CS 341: What to know for the final exam
The final exam is on December 12 2016 from 7:30 to 10:00 PM in
PAC 1,2,3.
You can bring a 1-page "cheat sheet" with anything you want on it
(both sides). No other aids allowed. No calculators, computers, cell
phones, etc.
You are responsible for everything you had to know
for the midterm, plus:
all the material in lectures 13-24 available on the
course home page, as well as
the suggested readings in the textbook:
Section B.4 of CLR
Chapter 6 of CLR
Section 22.1 of CLR
Chapter 23 of CLR
Chapter 24 of CLR
Chapter 25 of CLR
Chapter 34 of CLR
You should know all the things you had to know for the midterm, together
with
- properties of logarithms and factorials
- analyzing algorithms
- probabilistic analysis of randomized algorithms (e.g., RANDOMIZE-SELECT)
- what is a lower bound on a problem; how to do lower bound proofs
- graphs: definitions, representation as a data structure (adjacency
matrix, adjacency list).
- minimum spanning tree: Kruskal's and Prim's algorithms.
- single-source shortest paths: Dijkstra's algorithm and the
Bellman-Ford algorithm. Negative-weight cycles.
- All-pairs shortest paths: the Floyd-Warshall algorithm.
- Solvability and unsolvability: proving problems unsolvable. Reductions.
- P, NP, co-NP, NP-complete: definitions. Proving problems NP-complete.
A solvable problem not solvable in polynomial time.
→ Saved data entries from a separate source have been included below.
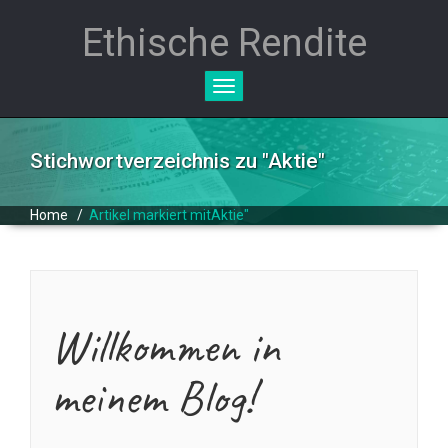
Ethische Rendite
Toggle
navigation
Stichwortverzeichnis zu "
Aktie
"
Home
/
Artikel markiert mitAktie"
Willkommen in
meinem Blog!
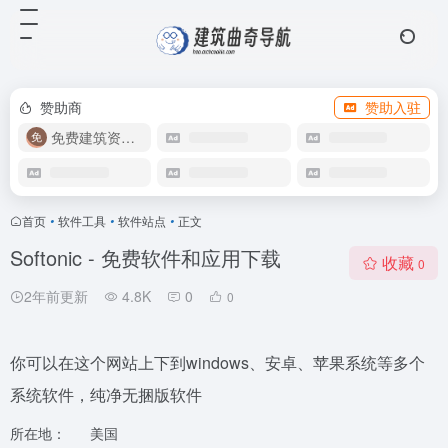
赞助商
赞助入驻
免费建筑资源库
首页
•
软件工具
•
软件站点
•
正文
Softonic - 免费软件和应用下载
收藏
0
2年前更新
4.8K
0
0
你可以在这个网站上下到windows、安卓、苹果系统等多个
系统软件，纯净无捆版软件
所在地：
美国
Polynomial-time
reductions. NP-complete problems: CIRCUIT SAT, SAT, 3-CNF-SAT,
CLIQUE, VERTEX COVER, SUBSET SUM, HAM-CYCLE.
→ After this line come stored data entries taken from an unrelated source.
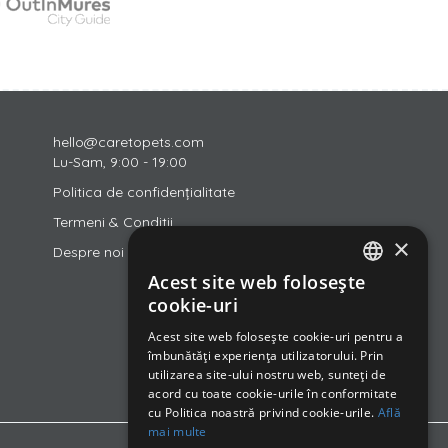
hello@caretopets.com
Lu-Sam, 9:00 - 19:00
Politica de confidențialitate
Termeni & Conditii
×
Despre noi
Acest site web folosește
ROMANIAN
cookie-uri
ENGLISH
Acest site web folosește cookie-uri pentru a
îmbunătăți experiența utilizatorului. Prin
HUNGARIAN
utilizarea site-ului nostru web, sunteți de
acord cu toate cookie-urile în conformitate
cu Politica noastră privind cookie-urile.
Află
mai multe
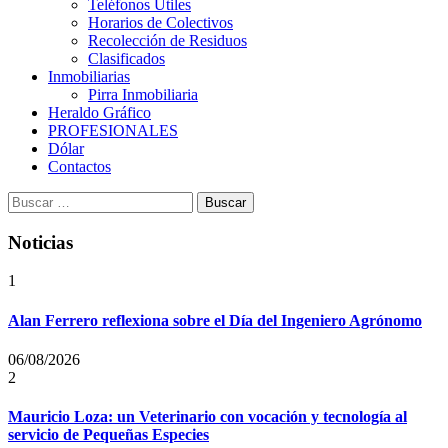
Teléfonos Útiles
Horarios de Colectivos
Recolección de Residuos
Clasificados
Inmobiliarias
Pirra Inmobiliaria
Heraldo Gráfico
PROFESIONALES
Dólar
Contactos
Buscar:
Noticias
1
Alan Ferrero reflexiona sobre el Día del Ingeniero Agrónomo
06/08/2026
2
Mauricio Loza: un Veterinario con vocación y tecnología al
servicio de Pequeñas Especies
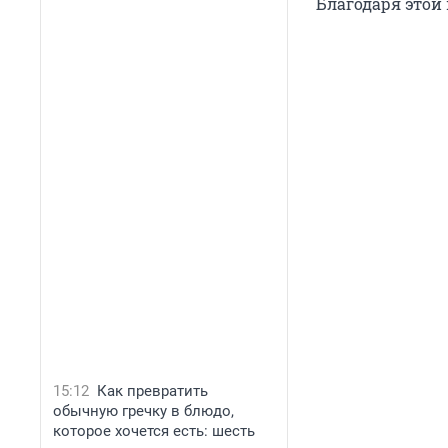
Благодаря этой 
15:12
Как превратить
обычную гречку в блюдо,
которое хочется есть: шесть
The best way to study for the final is to read the lecture notes and make
sure you understand them, and to do some of the exercises in the textbook
in the sections listed above. The emphasis on the exam will be on the
material in the second half of the course, but there will certainly be
questions about the first half material. The coverage on the exam
between 2nd half and 1st half is about 65% / 35%.